Briggs recalls the time he spent in Germany during the 1960s as a soldier in the United States Army and his subsequent search for the child he gave up for adoption there in this memoir.
After he graduated from the University of Arkansas in 1962, the author enlisted in the U.S. Army, eager to fight the looming menace of communism in Europe. Candidly, he admits he was also in pursuit of adventure and pretty women. Stationed just outside Mannheim, Germany, the author became close friends with a group of English-speaking Scandinavian students attending the University of Heidelberg and impregnated a Swedish woman named Mia, whom he barely knew. A deeply conservative woman, Mia wanted to keep the baby, but Briggs was not interested in settling down and persuaded her to give the boy up for adoption in Zurich. At that time, in his early 20s, the author admits to leading a shallow emotional life as the result of his mother’s alcoholism, a condition which killed her. In moving, thoughtful terms, he captures his wounded barrenness: “I could feel carnal concupiscence but not the emotion of romantic love. I had no inkling I had been crippled. But from that moment I said I had to stop crying, I was handicapped. Damaged. Limited. Everything seemed as it was before.” 24 years later, in 1988, he returned to Zurich in search of the boy and, with the help of a local attorney, was able to track him down—but his son was unwilling to meet him. In 2012, as a 72-year-old man, Briggs made one last attempt to make contact with his son and succeeded, beginning a relationship with Tobias Diener and his family, a remarkable denouement to years of guilt and longing on the author’s part.

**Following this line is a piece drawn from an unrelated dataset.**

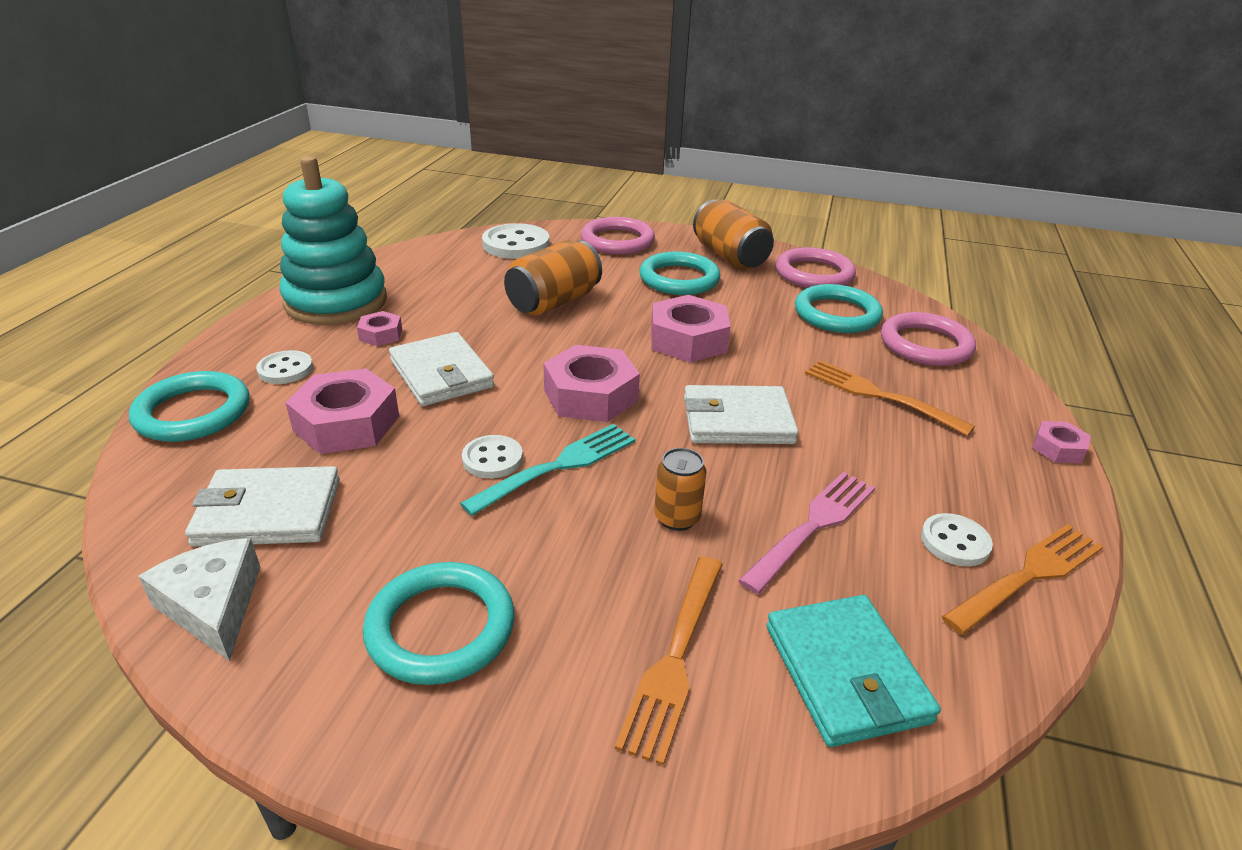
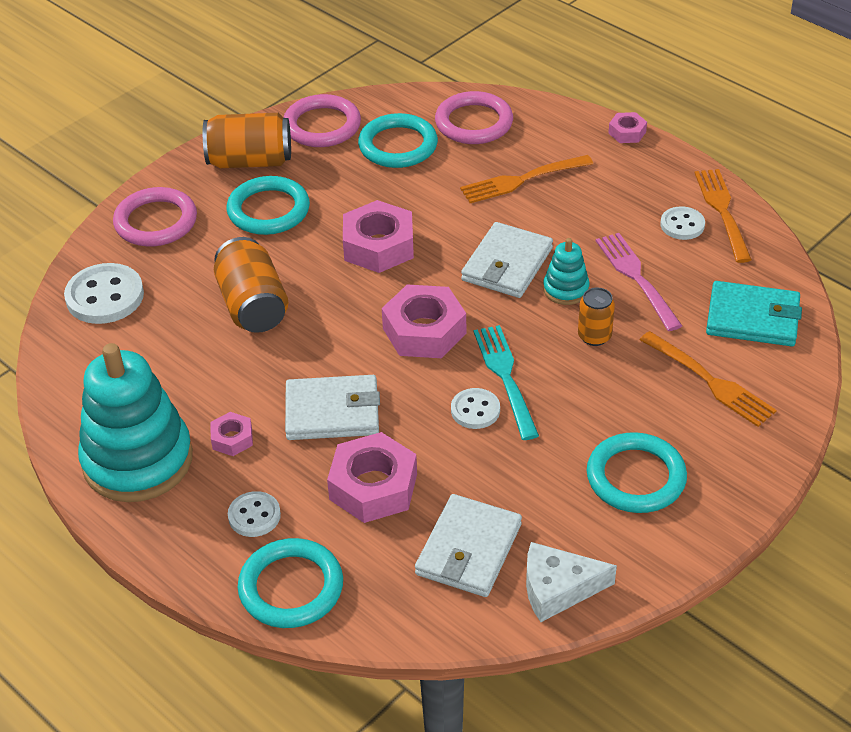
camera: 60 degrees left, 10 degrees up
none -> turquoise stacking toy [543,238,590,305]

Briggs paints a lively picture of Europe in the 1960s, depicting a continent still reeling from the catastrophe of World War II and beleaguered by the encroaching Cold War but also enlivened by the sexual revolution and the emancipatory promises of modernity: “Things were different. We began to want it all and want it now. It was not important any longer to be responsible. After all, we were only having fun, we said to ourselves. Besides, everybody was doing it. The bikinis. The pill. The music. Playboy. The books.” However, he came to regret not only the indulgent excesses of the age, but its moral licentiousness as well, and in his 50s he turned to Christianity for solace and guidance. Briggs led an eventful and fascinating life—he discovered a world of art and culture studying at the University of Heidelberg after he left the Army and became a very successful businessman after returning to the United States. He even served as a White House Fellow during the presidency of Gerald Ford. But the heart of this memoir is the author’s search for his son, a mission motivated by love and a need for redemption, expressed in exceedingly intelligent terms here. This is a touching memoir, personally candid and philosophically reflective.
A personal and affecting remembrance that raises provocative questions about the consequences of the sexual revolution.